P24 Harnessing the promiscuity of natural product biosynthesis: a platform for engineering new pathways with orthogonal specificities
Monday, January 12, 2015
California Ballroom C and Santa Fe Room
Gavin J. Williams, Chemistry, North Carolina State University, Raleigh, NC
Many natural products are biosynthesized in a modular fashion by the selection and condensation of small molecule building blocks. Chimeric biosynthetic apparatus can be constructed in an attempt to produce analogues for drug discovery. Yet, the scope and utility of such approaches is limited by the inherent substrate specificity and poor functional modularity of most biosynthetic components. Here, we show that several types of biosynthetic machinery is more tolerant towards non-natural building blocks than has been previously recognized. Such promiscuity forms a platform for constructing new biosynthetic parts with substrate specificities orthogonal to those found in Nature.
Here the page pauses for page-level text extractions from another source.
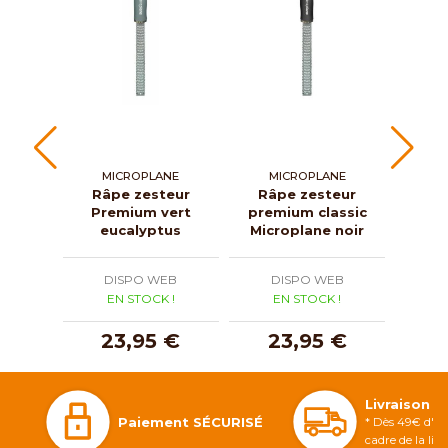
MICROPLANE
MICROPLANE
W
Râpe zesteur
Râpe zesteur
Râp
Premium vert
premium classic
i
eucalyptus
Microplane noir
DISPO WEB
DISPO WEB
D
EN STOCK !
EN STOCK !
E
23,95 €
23,95 €
1
Livraison 
Paiement SÉCURISÉ
* Dès 49€ d'ac
cadre de la li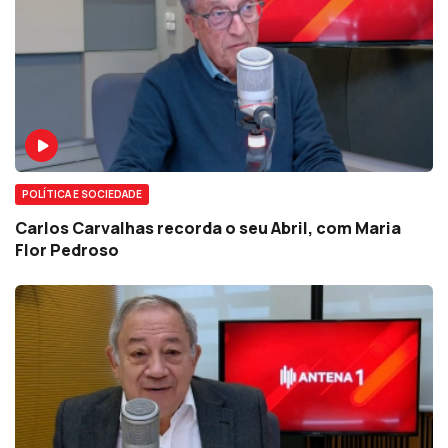
POLÍTICA E SOCIEDADE
Carlos Carvalhas recorda o seu Abril, com Maria
Flor Pedroso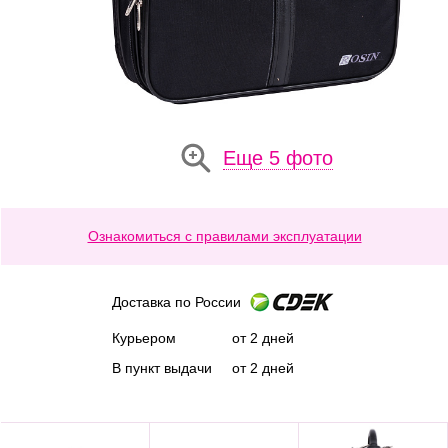
Еще 5 фото
Ознакомиться с правилами эксплуатации
Доставка по России
Курьером
от 2 дней
В пункт выдачи
от 2 дней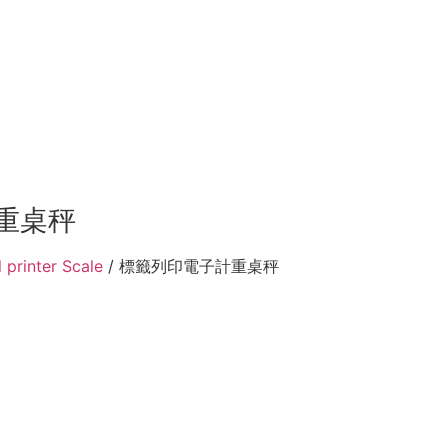
重桌秤
inter Scale
/ 標籤列印電子計重桌秤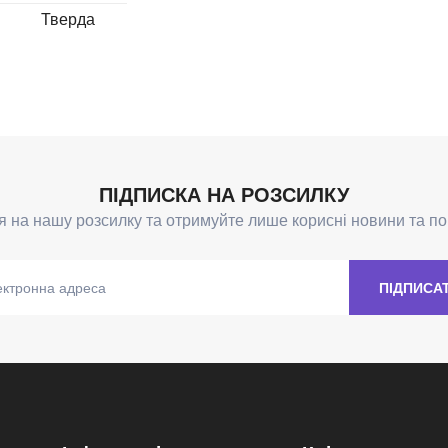
Тверда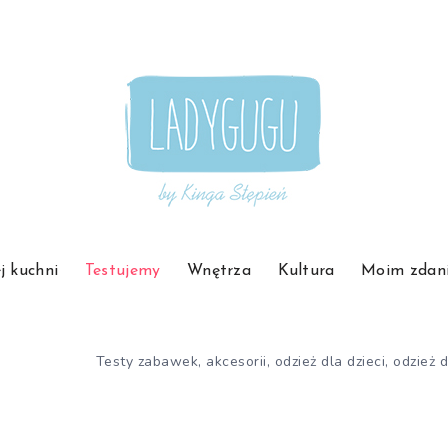
j kuchni
Testujemy
Wnętrza
Kultura
Moim zdan
Testy zabawek, akcesorii, odzież dla dzieci, odzież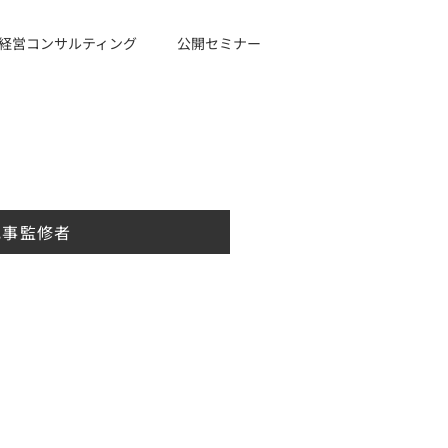
経営コンサルティング
公開セミナー
記事監修者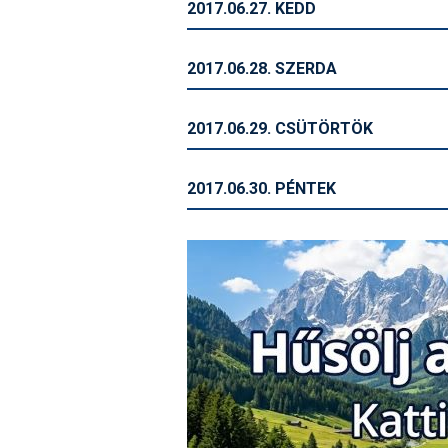
2017.06.27. KEDD
2017.06.28. SZERDA
2017.06.29. CSÜTÖRTÖK
2017.06.30. PÉNTEK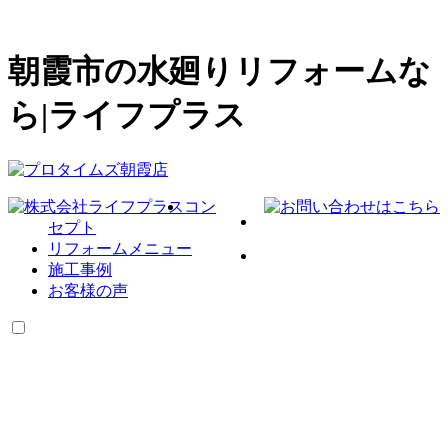
朝霞市の水廻りリフォームな
ら|ライフプラス
コン
セプト
リフォームメニュー
施工事例
お客様の声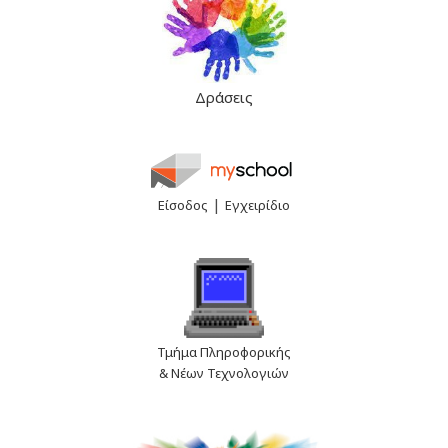
Δράσεις
|
Είσοδος
Εγχειρίδιο
Τμήμα Πληροφορικής
& Νέων Τεχνολογιών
Accordingly, we describe a comprehensive program of enzyme engineering, directed evolution, and synthetic biology aimed at constructing artificial bacterial strains capable of producing complex natural products that are regioselectively modified with non-natural chemical functionality. Our synthetic biology approach expands the synthetic capabilities of natural product diversification strategies, and provides an improved understanding of the molecular basis for specificity in complex molecular assemblies.